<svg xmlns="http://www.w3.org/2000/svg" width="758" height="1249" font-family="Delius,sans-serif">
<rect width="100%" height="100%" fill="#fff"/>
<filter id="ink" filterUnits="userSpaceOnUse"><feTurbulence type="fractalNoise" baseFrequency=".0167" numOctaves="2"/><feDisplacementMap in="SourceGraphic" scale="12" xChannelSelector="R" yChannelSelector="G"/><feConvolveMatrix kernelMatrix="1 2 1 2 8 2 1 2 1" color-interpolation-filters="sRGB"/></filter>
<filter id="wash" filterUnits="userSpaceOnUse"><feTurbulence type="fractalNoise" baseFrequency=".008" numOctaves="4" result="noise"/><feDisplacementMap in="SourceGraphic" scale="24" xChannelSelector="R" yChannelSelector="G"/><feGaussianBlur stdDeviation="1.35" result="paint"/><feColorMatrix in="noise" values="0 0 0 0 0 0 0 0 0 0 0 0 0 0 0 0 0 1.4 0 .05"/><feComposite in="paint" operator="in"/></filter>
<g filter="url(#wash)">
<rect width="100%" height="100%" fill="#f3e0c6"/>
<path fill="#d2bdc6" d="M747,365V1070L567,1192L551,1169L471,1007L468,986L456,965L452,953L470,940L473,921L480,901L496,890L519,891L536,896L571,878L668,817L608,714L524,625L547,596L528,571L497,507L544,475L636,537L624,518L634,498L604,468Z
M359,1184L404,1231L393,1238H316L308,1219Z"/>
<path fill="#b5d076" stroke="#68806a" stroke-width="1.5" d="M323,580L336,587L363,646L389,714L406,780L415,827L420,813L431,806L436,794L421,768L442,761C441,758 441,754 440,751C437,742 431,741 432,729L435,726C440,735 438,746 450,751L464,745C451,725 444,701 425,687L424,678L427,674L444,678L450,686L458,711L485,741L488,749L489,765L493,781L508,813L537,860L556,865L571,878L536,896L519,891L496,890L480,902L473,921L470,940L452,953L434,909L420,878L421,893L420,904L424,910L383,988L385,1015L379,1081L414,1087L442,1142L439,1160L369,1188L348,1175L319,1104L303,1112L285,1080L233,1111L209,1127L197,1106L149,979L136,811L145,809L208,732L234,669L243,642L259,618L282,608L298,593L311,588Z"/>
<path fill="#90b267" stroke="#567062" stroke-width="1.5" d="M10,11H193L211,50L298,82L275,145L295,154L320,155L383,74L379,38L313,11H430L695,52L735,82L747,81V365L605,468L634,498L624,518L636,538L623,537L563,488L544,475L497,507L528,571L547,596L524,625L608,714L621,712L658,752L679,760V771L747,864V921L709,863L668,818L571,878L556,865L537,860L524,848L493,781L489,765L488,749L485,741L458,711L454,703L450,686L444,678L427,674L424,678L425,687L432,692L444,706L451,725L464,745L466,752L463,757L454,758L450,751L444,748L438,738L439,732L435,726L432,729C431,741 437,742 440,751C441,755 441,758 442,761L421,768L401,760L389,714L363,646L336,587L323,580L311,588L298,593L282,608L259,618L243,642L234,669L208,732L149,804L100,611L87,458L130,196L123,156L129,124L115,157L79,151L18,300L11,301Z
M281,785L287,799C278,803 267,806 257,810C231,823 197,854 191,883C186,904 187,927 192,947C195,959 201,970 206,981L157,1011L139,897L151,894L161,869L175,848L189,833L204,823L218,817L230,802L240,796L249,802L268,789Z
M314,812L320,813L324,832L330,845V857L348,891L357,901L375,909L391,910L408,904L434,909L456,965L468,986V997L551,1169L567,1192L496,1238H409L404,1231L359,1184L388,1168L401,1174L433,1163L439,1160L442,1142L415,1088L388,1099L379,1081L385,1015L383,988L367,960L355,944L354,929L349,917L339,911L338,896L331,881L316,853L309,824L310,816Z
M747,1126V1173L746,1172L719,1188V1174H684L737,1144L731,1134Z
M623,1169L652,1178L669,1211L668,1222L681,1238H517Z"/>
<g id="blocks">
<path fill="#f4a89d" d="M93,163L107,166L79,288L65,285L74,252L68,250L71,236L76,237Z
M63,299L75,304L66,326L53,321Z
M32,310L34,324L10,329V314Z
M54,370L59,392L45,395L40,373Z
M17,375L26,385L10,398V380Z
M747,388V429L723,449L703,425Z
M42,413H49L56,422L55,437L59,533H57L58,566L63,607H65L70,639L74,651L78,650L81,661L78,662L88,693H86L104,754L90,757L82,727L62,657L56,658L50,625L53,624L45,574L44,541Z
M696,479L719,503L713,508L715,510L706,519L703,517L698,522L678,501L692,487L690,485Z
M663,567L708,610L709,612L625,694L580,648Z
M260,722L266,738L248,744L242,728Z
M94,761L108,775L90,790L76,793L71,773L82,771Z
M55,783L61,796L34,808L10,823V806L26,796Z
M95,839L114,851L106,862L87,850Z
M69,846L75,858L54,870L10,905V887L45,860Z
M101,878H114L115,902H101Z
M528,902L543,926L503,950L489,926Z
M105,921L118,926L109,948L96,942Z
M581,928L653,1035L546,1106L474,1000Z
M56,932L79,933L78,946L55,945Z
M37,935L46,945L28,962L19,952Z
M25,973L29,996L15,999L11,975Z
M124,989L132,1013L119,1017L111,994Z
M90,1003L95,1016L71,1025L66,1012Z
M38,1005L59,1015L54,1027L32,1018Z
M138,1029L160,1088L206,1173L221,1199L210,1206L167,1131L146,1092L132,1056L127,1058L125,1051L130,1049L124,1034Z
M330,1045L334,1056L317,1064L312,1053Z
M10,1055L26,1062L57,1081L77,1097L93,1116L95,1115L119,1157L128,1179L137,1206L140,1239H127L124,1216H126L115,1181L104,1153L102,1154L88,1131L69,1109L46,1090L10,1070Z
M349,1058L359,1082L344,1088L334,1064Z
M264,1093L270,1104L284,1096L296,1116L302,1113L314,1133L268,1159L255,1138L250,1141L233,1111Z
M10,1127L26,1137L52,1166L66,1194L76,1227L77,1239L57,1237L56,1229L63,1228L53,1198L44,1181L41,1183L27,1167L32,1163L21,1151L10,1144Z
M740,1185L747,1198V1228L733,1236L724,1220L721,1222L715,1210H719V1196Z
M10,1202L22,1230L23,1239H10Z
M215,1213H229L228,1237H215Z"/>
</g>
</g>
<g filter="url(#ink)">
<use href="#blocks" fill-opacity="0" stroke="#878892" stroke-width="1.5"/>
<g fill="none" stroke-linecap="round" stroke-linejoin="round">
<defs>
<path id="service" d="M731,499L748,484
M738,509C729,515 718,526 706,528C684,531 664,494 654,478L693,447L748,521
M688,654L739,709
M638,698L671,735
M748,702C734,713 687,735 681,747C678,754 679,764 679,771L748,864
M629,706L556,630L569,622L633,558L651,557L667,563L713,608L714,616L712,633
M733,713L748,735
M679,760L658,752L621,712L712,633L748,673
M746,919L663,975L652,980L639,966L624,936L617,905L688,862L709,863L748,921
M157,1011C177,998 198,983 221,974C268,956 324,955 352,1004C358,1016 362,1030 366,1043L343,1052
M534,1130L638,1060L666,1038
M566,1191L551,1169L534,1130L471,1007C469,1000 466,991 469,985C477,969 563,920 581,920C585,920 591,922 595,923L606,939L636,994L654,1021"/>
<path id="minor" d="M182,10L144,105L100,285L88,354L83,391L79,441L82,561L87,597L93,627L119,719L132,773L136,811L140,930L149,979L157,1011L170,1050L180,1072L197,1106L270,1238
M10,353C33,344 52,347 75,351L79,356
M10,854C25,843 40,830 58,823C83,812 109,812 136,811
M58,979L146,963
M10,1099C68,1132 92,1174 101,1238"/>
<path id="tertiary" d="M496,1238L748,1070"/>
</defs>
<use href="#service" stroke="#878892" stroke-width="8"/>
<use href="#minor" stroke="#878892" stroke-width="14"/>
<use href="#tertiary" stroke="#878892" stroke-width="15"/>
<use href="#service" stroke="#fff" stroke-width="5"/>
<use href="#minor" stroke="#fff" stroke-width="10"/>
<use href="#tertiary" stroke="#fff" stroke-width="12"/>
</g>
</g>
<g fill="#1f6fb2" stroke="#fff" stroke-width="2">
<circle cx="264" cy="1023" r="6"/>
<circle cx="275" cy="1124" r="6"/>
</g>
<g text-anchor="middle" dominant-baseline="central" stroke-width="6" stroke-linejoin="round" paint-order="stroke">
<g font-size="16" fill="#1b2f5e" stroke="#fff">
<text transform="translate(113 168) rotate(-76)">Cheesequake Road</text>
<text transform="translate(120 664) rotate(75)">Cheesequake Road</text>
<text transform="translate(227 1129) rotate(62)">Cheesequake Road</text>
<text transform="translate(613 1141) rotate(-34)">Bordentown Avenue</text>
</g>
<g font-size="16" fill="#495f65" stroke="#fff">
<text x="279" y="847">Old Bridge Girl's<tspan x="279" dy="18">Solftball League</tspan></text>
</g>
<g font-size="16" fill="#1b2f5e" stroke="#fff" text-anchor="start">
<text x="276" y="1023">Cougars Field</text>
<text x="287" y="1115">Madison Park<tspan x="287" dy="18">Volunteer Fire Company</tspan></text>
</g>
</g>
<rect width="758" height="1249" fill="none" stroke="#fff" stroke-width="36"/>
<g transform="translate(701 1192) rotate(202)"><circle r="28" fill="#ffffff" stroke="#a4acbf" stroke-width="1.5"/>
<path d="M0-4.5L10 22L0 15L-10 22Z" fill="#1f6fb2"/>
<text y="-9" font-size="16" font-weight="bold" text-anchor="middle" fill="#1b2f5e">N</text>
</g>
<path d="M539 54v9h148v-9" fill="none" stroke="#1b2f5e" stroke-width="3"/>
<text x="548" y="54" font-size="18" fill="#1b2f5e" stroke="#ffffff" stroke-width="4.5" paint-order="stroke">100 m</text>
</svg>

------

PROBLEM: Only a number belongs in the answer: state how many lines of the entries above hold "yChannelSelector".

RESULT OF THIS TASK: 2